Backend engineers can reduce fragmentation pressure by:
- right-sizing requests;
- avoiding unnecessary huge pod shapes;
- reviewing maxSurge;
- avoiding overly strict placement rules;
- separating truly special workloads from normal services;
- keeping sidecars justified;
- coordinating with platform on node pool shape.
19. Java/JAX-RS Impact
Cluster autoscaling interacts with Java services in specific ways.
Startup time
A Java service may take time to:
- load classes;
- initialize framework;
- warm JIT;
- connect to database;
- initialize connection pools;
- load caches;
- initialize Kafka/RabbitMQ clients;
- register health endpoints;
- become ready.
Long startup makes node scale-up less useful for fast incidents.
Memory request
Java pods often request significant memory because heap is not the only memory consumer:
- heap;
- metaspace;
- direct buffers;
- thread stacks;
- native memory;
- code cache;
- TLS/native libraries;
- observability agents;
- sidecars.
Oversized memory requests can force extra nodes. Undersized requests can create node pressure or OOM risk.
CPU request
CPU request affects scheduling and HPA utilization.

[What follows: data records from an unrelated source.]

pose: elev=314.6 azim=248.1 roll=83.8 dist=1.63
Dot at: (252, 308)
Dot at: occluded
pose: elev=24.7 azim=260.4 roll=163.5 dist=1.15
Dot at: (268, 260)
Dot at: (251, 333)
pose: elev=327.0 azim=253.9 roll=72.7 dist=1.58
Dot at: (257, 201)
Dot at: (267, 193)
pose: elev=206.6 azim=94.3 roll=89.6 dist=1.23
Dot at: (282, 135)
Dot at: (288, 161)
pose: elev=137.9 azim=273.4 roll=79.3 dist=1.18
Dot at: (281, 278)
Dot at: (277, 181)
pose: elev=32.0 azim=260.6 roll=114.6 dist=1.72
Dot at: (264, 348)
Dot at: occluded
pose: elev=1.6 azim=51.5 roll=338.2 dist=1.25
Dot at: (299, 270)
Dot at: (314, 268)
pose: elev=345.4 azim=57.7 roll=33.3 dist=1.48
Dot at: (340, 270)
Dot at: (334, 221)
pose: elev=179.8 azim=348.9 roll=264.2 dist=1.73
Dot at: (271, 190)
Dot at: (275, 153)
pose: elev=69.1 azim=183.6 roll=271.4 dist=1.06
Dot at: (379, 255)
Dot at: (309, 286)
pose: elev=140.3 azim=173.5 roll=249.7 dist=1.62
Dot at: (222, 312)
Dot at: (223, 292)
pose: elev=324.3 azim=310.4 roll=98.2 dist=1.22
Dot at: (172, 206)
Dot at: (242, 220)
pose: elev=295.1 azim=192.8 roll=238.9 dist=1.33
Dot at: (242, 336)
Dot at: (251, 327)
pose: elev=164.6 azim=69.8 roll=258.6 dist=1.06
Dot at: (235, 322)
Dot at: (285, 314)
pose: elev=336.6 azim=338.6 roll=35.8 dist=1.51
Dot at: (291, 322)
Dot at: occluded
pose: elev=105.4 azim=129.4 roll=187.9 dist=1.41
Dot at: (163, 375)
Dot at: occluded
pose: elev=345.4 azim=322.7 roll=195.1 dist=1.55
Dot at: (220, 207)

A too-low CPU request can make HPA overreact because utilization percentage becomes high quickly.
A too-high CPU request can hide real pressure and increase scheduling cost.
Connection pools
When nodes are added and pods start, new replicas may create more connections to:
- PostgreSQL;
- Redis;
- Kafka;
- RabbitMQ;
- Camunda;
- downstream HTTP APIs.
Cluster autoscaling solves compute capacity, not dependency capacity.
20. Dependency Impact
More pods can mean more pressure downstream.
PostgreSQL
Risk:
replicas × maxPoolSize > database connection budget
During rollout surge, the temporary connection count may exceed steady-state design.
Kafka
More consumer pods help only up to partition count and processing parallelism.
Too many pods can increase rebalance cost without increasing throughput.
RabbitMQ
More consumers can increase throughput, but may also increase:
- unacked messages;
- downstream writes;
- redelivery risk;
- memory pressure on broker;
- lock contention in application.
Redis
More pods can increase connection count and command rate. A Redis-backed service may scale CPU while Redis becomes the bottleneck.
Camunda
More workers can increase activated jobs and downstream load. Worker concurrency and retry semantics matter more than replica count alone.
Operational invariant:
Before increasing max replicas or enabling aggressive autoscaling,
prove downstream systems can absorb the resulting fan-out.
21. Cost Trade-Offs
Cluster autoscaling has cost effects.
Cost increases when:
- requests are oversized;
- rollout surge is high;
- min replicas are too high;
- node pools use large VM sizes;
- workloads require dedicated nodes;
- topology constraints force underutilized nodes;
- PDB blocks scale-down;
- local storage blocks scale-down;
- spot is not allowed for tolerant workloads;
- logs/metrics scale with replica count.
Cost decreases when:
- requests reflect real demand;
- workloads bin-pack well;
- scale-down works;
- idle replicas are reduced safely;
- batch windows are scheduled intentionally;
- node pools match workload shapes;
- spot/preemptible is used for suitable workloads;
- Karpenter/consolidation is tuned safely.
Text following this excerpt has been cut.